The woman is not much larger than Kim, judging by how little space she takes up in the chair. She is dressed in dark, dusty slacks and a grimy yellow blouse, sleeves torn above the elbows. Feet bare and filthy. The camera tightens in on her lap to a neatly folded New York Times front page, dated yesterday.

The camera rises. Her head is bent forward on her neck, chin touching her chest. Dark, stylishly cut hair falls forward to obscure her face.

No matter, Kim thought. The woman had to be Karla Dixon.

Kim stared without blinking. When she saw the now familiar life signs she’d observed in the five patients, she realized she’d been holding her own breath and exhaled slowly through slightly parted lips.

As before, the camera pulls away as if establishing the emptiness of Dixon’s prison for a full second. The video abruptly jumps to the next scene.

This segment is a slideshow, sets of images moving smoothly from one to the next, showing the story, each set offering a separate warning that is always the same: Death is nigh.

First, the Spanish language newspaper dated two weeks ago, followed by a photo of the five now-comatose patients enjoying lunch at an outdoor cantina along with a smiling Jorge Sanchez. Then, the same newspaper dated today, followed by a photo of the five comatose patients. Next, the front page of the Chicago Tribune dated Friday, followed by a photo of Sanchez’s body lying in what could have been the morgue.

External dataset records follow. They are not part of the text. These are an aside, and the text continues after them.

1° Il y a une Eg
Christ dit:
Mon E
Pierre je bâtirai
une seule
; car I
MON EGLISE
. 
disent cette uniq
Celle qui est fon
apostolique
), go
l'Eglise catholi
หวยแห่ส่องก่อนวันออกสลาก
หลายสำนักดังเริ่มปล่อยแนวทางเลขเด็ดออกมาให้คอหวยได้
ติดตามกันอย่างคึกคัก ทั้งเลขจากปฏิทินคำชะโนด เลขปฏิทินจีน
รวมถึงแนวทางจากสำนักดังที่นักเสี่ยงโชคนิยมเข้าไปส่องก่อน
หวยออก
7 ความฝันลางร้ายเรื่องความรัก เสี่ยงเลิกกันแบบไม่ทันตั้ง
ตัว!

The women and children, too, can die now.

The second set of images is the New York Times front page dated yesterday, followed by a photo of Dixon coming out of the terminal at Kennedy airport. Then, the New York Times front page dated today followed by a photo of Dixon bound and unconscious in the chair.

She can die now.

The third set begins with The Chicago Tribune front page dated last week, followed by a photo of Paul Neagley standing happily in the ice cream shop where he bought his strawberry milkshake every afternoon on the way home from work. Then, the Chicago Tribune front page dated today followed by another photo of Paul splayed on top of his sister after he’d been shot, both laying bloody and still. Only Paul is dead, but the photo shows they might both have died.

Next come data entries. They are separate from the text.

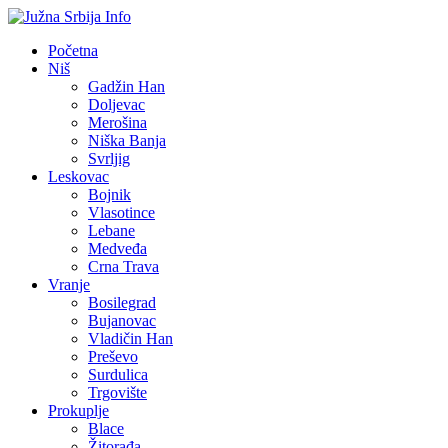
Početna
Niš
Gadžin Han
Doljevac
Merošina
Niška Banja
Svrljig
Leskovac
Bojnik
Vlasotince
Lebane
Medveđa
Crna Trava
Vranje
Bosilegrad
Bujanovac
Vladičin Han
Preševo
Surdulica
Trgovište
Prokuplje
Blace
Žitorađa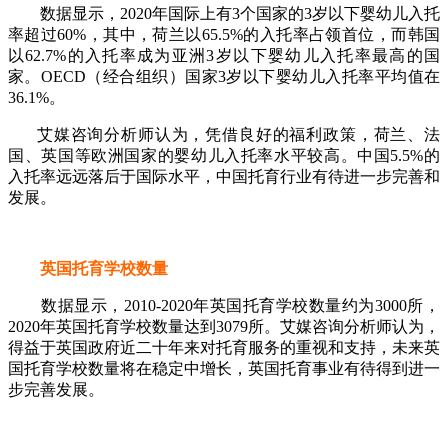
数据显示，2020年国际上有3个国家的3岁以下婴幼儿入托
率超过60%，其中，荷兰以65.5%的入托率占领首位，而韩国
以62.7%的入托率成为亚洲3岁以下婴幼儿入托率最高的国
家。OECD（经合组织）国家3岁以下婴幼儿入托率平均值在
36.1%。
艾媒咨询分析师认为，凭借良好的福利政策，荷兰、法
国、英国等欧洲国家的婴幼儿入托率水平较高。中国5.5%的
入托率远远落后于国际水平，中国托育行业有待进一步完善和
发展。
英国托育学校数量
数据显示，2010-2020年英国托育学校数量约为3000所，
2020年英国托育学校数量达到3079所。艾媒咨询分析师认为，
得益于英国政府近二十年来对托育服务的重视和支持，未来英
国托育学校数量将在稳定中增长，英国托育事业有待得到进一
步完善发展。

After that, a short recap: Today’s New York Times front page, followed by photos of the five patients, Dixon bound and unconscious in the chair, and Paul’s body on the gurney being loaded into the ambulance in Neagley’s driveway.

Finally, like any good film, the director reveals his climax: the front page of the Houston Chronicle, dated today, followed by a long, lingering photo of a happy family enjoying lunch at another outdoor cafe. The parents are maybe forty. Fair, handsome man, wearing a wedding ring, holding his wife’s hand. She looks Scandinavian. Tall, rail thin, white-blonde hair, icy blue eyes. She wears an open collared shirt that shows the bones on the front of her chest.

Kim’s breath caught. The boy was maybe nine years old. Short legs. Low waist. Long arms. But it was the eyes that captured and held her. Uncanny. Dark, reassuring, like the child knew, like he was saying,
Don’t worry. Everything will turn out fine.

For Neagley, Kim realized something else took her breath away: The boy was Charlie Franz. He looked precisely like a miniature version of his father, Calvin—Neagley and Reacher’s team member, dead years now after being beaten senseless and pitched to the desert floor from a helicopter by Berenson and Dean.

When the director was sure they’d had a good long look at the boy and plenty demonstrations showing his message, he finished his masterpiece with the very last slide.

A simple graphic completes the video. It contains only three words: Return My Money.